- [Description of the task]:
Nothing below is to be printed except the lines between the line holding "# Watch the" and the line holding "pyautogui.scroll(2, 214, 173)", inclusive, each exactly as it appears.

+++ Exercise inputs

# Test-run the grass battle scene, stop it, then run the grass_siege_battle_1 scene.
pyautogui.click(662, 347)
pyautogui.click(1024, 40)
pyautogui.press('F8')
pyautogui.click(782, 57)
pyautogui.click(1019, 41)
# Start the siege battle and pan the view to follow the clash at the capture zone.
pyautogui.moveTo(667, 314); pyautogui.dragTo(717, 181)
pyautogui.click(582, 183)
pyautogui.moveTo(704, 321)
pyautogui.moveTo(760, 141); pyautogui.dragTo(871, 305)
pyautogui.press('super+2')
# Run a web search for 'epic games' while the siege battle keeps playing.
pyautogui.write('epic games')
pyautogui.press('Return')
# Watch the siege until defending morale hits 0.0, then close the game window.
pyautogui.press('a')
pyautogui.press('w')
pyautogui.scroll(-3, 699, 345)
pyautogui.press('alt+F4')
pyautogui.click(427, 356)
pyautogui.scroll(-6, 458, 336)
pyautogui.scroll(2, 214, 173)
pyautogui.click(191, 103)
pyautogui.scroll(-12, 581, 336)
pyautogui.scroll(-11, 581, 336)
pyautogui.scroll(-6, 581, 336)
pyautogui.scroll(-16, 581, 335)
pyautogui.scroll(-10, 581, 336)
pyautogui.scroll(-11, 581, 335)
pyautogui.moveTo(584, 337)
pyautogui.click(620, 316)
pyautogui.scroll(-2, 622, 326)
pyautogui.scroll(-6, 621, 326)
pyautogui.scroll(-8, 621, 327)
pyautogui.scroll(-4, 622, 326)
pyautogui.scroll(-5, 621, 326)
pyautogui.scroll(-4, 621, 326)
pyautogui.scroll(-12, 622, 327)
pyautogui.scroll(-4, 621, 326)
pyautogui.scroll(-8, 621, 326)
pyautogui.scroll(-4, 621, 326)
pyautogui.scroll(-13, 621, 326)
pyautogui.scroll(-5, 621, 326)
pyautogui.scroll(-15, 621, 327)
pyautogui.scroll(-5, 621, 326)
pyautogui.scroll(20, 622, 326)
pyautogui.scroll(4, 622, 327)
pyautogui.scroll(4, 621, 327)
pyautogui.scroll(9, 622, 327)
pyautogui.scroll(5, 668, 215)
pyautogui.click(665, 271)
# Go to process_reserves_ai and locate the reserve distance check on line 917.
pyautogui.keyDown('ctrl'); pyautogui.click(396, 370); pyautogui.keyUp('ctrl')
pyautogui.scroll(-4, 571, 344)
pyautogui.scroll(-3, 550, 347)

++++++

- [Response to the exercise]:
# Watch the siege until defending morale hits 0.0, then close the game window.
pyautogui.press('a')
pyautogui.press('w')
pyautogui.scroll(-3, 699, 345)
pyautogui.press('alt+F4')
pyautogui.click(427, 356)
pyautogui.scroll(-6, 458, 336)
pyautogui.scroll(2, 214, 173)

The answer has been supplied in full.